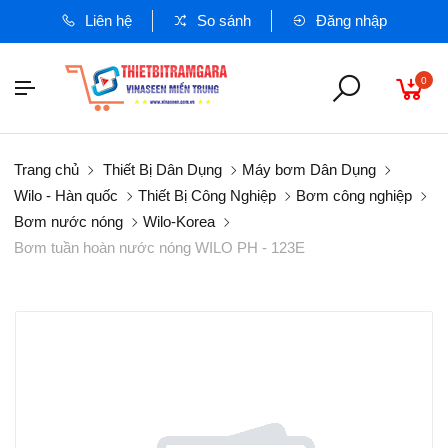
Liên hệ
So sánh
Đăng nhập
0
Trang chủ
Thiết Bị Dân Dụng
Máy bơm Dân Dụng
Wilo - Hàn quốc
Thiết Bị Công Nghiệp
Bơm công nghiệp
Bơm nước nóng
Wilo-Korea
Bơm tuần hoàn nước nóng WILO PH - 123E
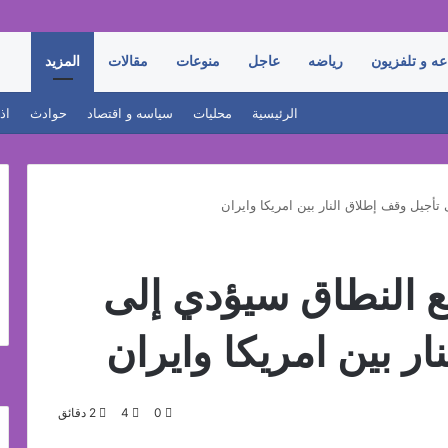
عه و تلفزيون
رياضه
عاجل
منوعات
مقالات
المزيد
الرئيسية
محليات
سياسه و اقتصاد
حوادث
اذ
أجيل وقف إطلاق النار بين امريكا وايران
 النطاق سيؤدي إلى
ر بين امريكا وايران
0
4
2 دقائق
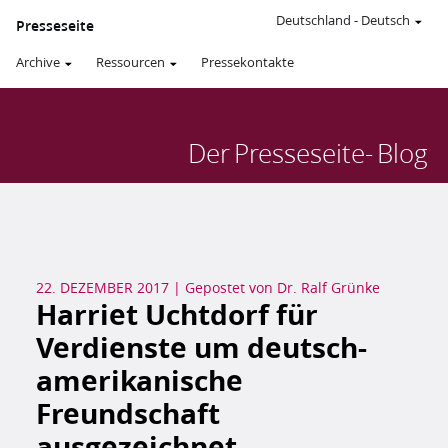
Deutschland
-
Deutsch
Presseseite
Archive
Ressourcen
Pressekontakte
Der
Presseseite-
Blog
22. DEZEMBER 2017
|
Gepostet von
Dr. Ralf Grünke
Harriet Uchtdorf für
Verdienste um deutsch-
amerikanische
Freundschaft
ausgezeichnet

* * *

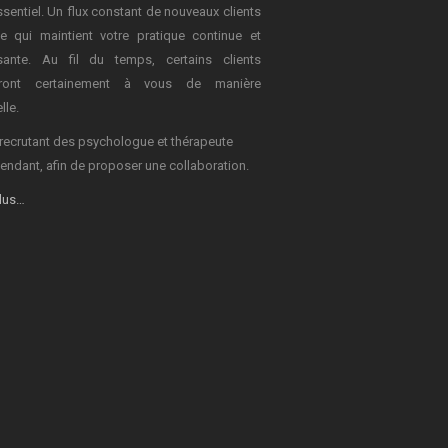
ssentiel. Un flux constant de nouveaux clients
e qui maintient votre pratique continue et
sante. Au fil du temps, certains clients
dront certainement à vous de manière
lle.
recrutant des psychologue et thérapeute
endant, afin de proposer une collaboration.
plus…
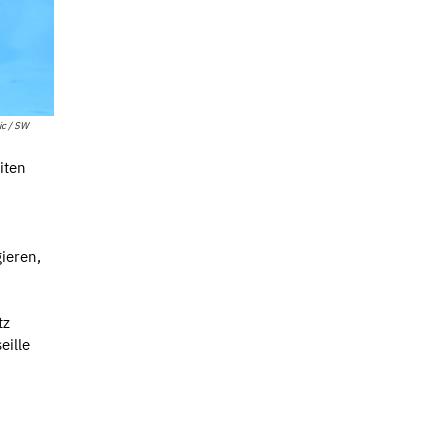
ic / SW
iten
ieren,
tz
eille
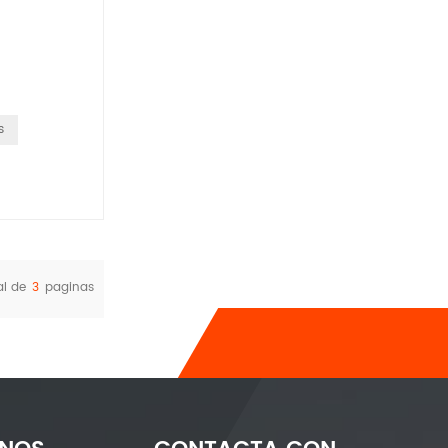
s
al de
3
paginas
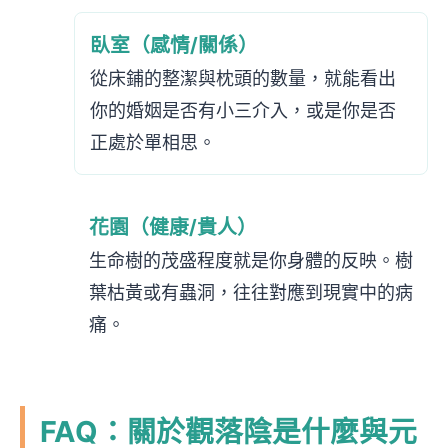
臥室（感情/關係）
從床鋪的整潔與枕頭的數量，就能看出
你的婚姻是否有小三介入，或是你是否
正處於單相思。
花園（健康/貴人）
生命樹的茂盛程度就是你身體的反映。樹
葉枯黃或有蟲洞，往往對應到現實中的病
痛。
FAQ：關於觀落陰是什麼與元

* * *

Task instructions:
Express the lines from the one containing "ssentiel. Un flux" through the one containing "FAQ：關於觀落陰是什麼與元" as a JSON list of strings, one per line, with blank lines and picture markers omitted.

Result for this exercise:
[
  "ssentiel. Un flux constant de nouveaux clients",
  "e qui maintient votre pratique continue et",
  "sante. Au fil du temps, certains clients",
  "dront certainement à vous de manière",
  "lle.",
  "recrutant des psychologue et thérapeute",
  "endant, afin de proposer une collaboration.",
  "plus…",
  "ic / SW",
  "iten",
  "ieren,",
  "tz",
  "eille",
  "s",
  "al de",
  "3",
  "paginas",
  "臥室（感情/關係）",
  "從床鋪的整潔與枕頭的數量，就能看出",
  "你的婚姻是否有小三介入，或是你是否",
  "正處於單相思。",
  "花園（健康/貴人）",
  "生命樹的茂盛程度就是你身體的反映。樹",
  "葉枯黃或有蟲洞，往往對應到現實中的病",
  "痛。",
  "FAQ：關於觀落陰是什麼與元"
]